• _GOAL OF THE EXERCISE_: In the listing below, print exactly the lines between the line holding "index mcp: (231, 190)" and the line holding "ring tip: (131, 214)", inclusive, and no more.

• _LISTED ENTRIES_:
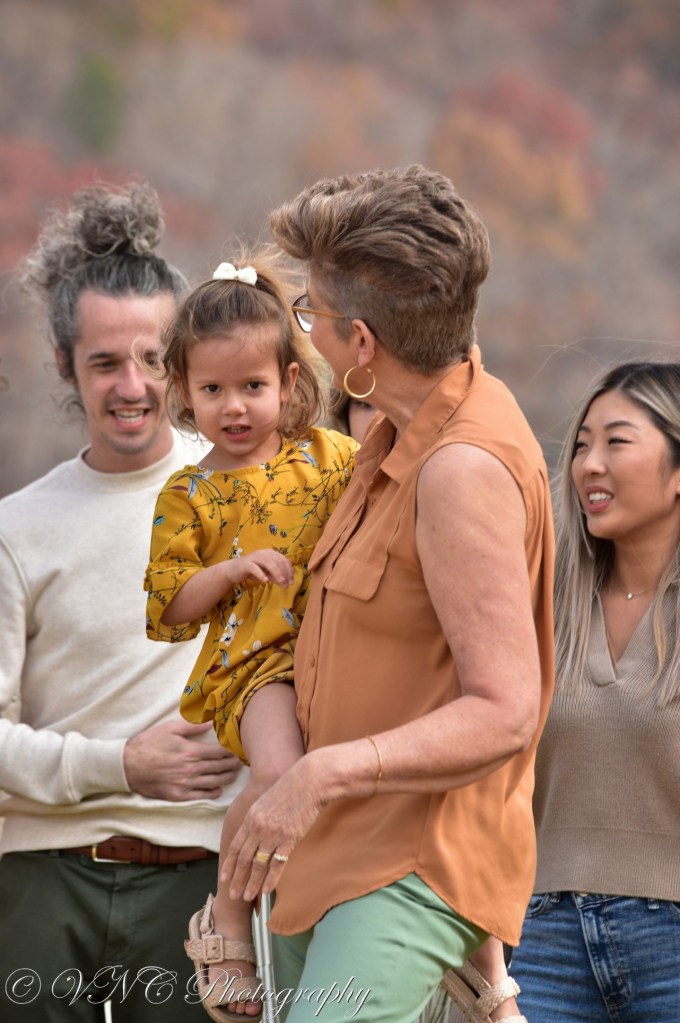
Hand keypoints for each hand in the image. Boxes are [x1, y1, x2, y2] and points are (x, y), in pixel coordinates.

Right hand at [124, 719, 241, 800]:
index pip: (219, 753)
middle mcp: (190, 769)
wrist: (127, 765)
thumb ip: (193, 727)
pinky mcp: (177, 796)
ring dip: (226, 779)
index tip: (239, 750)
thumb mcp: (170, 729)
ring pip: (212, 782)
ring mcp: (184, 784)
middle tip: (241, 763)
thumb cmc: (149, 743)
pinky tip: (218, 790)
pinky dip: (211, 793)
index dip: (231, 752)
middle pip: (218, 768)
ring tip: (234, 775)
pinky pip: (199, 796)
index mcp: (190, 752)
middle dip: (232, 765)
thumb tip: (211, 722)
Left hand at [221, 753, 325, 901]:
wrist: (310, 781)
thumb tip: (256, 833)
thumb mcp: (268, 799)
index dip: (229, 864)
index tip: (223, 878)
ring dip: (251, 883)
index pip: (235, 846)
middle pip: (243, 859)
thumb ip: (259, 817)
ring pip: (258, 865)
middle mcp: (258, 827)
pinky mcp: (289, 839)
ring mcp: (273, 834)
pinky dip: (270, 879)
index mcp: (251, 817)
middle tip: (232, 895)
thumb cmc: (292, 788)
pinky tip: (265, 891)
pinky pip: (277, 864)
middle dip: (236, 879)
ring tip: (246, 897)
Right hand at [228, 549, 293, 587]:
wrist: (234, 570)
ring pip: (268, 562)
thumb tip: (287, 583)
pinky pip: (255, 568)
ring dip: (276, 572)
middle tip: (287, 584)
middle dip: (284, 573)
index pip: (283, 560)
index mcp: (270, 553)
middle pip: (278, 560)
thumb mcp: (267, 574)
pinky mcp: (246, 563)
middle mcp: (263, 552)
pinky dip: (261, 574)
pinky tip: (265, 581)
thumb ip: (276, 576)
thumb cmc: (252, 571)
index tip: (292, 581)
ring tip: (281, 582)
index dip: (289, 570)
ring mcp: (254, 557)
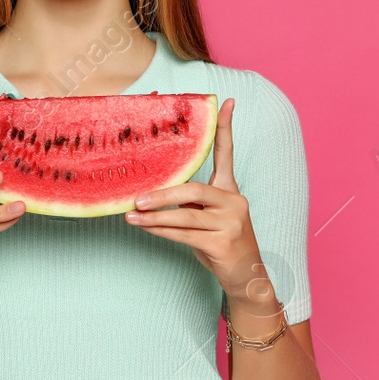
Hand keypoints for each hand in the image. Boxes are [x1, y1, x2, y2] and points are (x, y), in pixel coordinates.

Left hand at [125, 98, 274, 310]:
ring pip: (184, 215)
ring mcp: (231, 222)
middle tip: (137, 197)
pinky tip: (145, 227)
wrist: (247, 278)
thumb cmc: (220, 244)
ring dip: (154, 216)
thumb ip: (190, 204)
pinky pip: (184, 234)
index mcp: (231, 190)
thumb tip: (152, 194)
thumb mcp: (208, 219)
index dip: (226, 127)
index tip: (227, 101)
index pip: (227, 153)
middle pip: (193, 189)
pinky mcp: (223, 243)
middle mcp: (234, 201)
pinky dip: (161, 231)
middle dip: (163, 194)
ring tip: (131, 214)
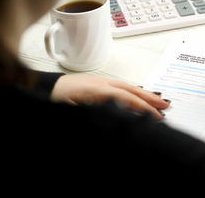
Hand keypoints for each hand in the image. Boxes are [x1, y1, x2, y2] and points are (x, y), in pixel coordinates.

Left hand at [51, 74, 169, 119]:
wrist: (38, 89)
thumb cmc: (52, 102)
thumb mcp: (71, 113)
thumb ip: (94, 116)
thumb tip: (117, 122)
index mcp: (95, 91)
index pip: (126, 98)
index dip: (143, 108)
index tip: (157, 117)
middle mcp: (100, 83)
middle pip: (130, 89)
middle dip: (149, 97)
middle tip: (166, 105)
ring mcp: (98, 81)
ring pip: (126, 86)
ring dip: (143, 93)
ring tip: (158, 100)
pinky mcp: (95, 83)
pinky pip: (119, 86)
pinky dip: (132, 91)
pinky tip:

• _SOLVED EXERCISE_:
index mcp: (231, 190)
thumb tip: (152, 194)
thumb mcp: (208, 219)
index dip: (226, 127)
index tip: (227, 101)
index pip: (227, 153)
middle pip: (193, 189)
pinky mcp: (223, 243)
middle mcp: (234, 201)
pinky dip: (161, 231)
middle dip: (163, 194)
ring tip: (131, 214)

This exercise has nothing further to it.